PauP: Getting Better but Still Bad

     Some days when we drive through PauP, I get the impression that things are getting better. Certainly, things are better than a year or two ago. Most of the tent cities that went up to house the internally displaced population have disappeared although I have no idea where the residents were relocated. Some of the grand post-earthquake plans for rebuilding Haiti included housing although those plans have mostly not been realized. But the tent cities are gone.

     A lot of building is going on in PauP. The airport terminal has been rebuilt. Passengers no longer deplane onto the tarmac but pass through a jetway into the air-conditioned terminal. The chaotic baggage claim area is larger and a baggage carousel emblazoned with ads for Prestige now makes it much easier to find your bags. New government buildings are going up, as are new luxury hotels. Still, in some parts of PauP it is hard to tell whether a building behind a construction fence is going up or waiting to be torn down.
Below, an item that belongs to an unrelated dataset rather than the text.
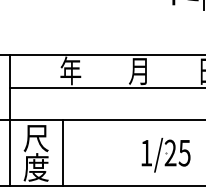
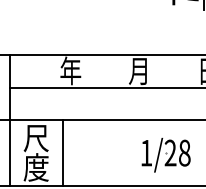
text at (184, 152): 1/25 -> 1/28
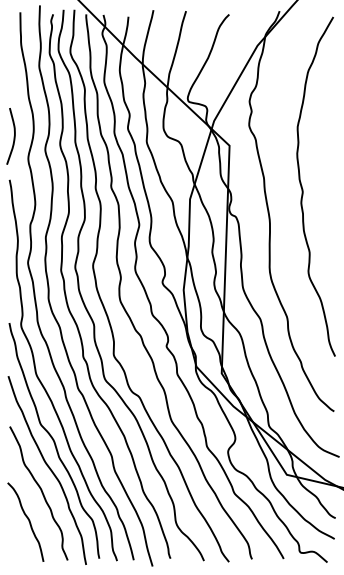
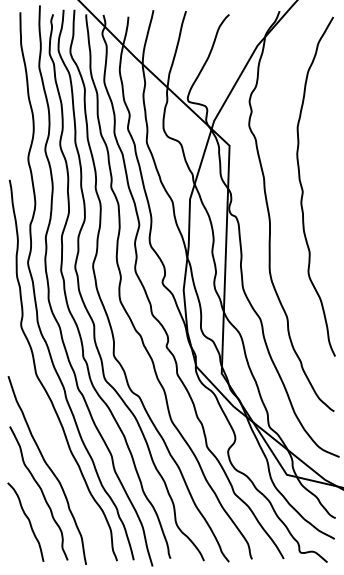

     Although earthquake debris has long since been hauled away, trash is still everywhere. However, in some neighborhoods the trash is swept up into large piles and trucks come by to pick up the trash. I have seen people sweeping the sidewalk in front of a large government building at the end of the day. Mounds of trash accumulate in front of the main market and then are picked up and hauled off. People still can be seen picking through the trash for something to eat or something that they can sell. I watched one man with a machete slashing open plastic bags on a trash pile and rooting through the trash looking for anything of value. Then there are goats and pigs and dogs that roam over trash piles looking for something to eat.

     Traffic signals are slowly being repaired and put back in service and actually work in some parts of the city. At the busiest intersections that still have no traffic signals, police now direct traffic. But there are still intersections where chaos reigns and only the steely-nerved driver dares enter the mix.

     I continue to be amazed at how many streets in PauP, the capital city of Haiti, are in such deplorable condition. Even the main road from Tabarre to the airport is in a horrible state. The road that goes past the U.S. Embassy in Tabarre is almost as bad but at least it is being repaired. Traffic is engulfed in a haze of dust as it slowly makes its way down these roads. The good roads that run through PauP and connect it with Delmas and Petionville are usually jammed with traffic. Makendy knows the streets of PauP and he knows shortcuts to take through the neighborhoods. He will not hesitate to make a U-turn on a busy, traffic-clogged street to take a less-travelled road. We went down one of these side streets recently. At the foot of a short descent, there was a huge mess at the intersection: a mixture of rocks and rubble on top of a road pavement that was completely broken up. An SUV was stopped in front of us. The driver got out and walked around the front of the vehicle and leaned over the front wheel. He was switching the front-end wheels into 4-wheel drive! I had never seen anyone use 4-wheel drive before in a city (unless there was snow or ice on the roads). As we watched, Makendy nodded toward the shifter to his right and proudly told me that the Everest had 4-wheel drive also but that he could activate it from inside the vehicle. We waited as the SUV in front of us used its 4-wheel drive to pull its way over and through the intersection, then it was our turn. Makendy deftly drove the Everest over the broken road and debris without using 4-wheel drive and we moved smoothly across PauP using his short cut.

     We were soon on the road out of PauP and into Carrefour where traffic slowed as we moved in single file across a small river/drainage ditch. To our right a new bridge is under construction. It has been that way since I arrived in October. Every time we pass the bridge on our way in or out of PauP, I look for progress. Not much has happened in the last two months. Like most things in Haiti, it is getting there, but slowly.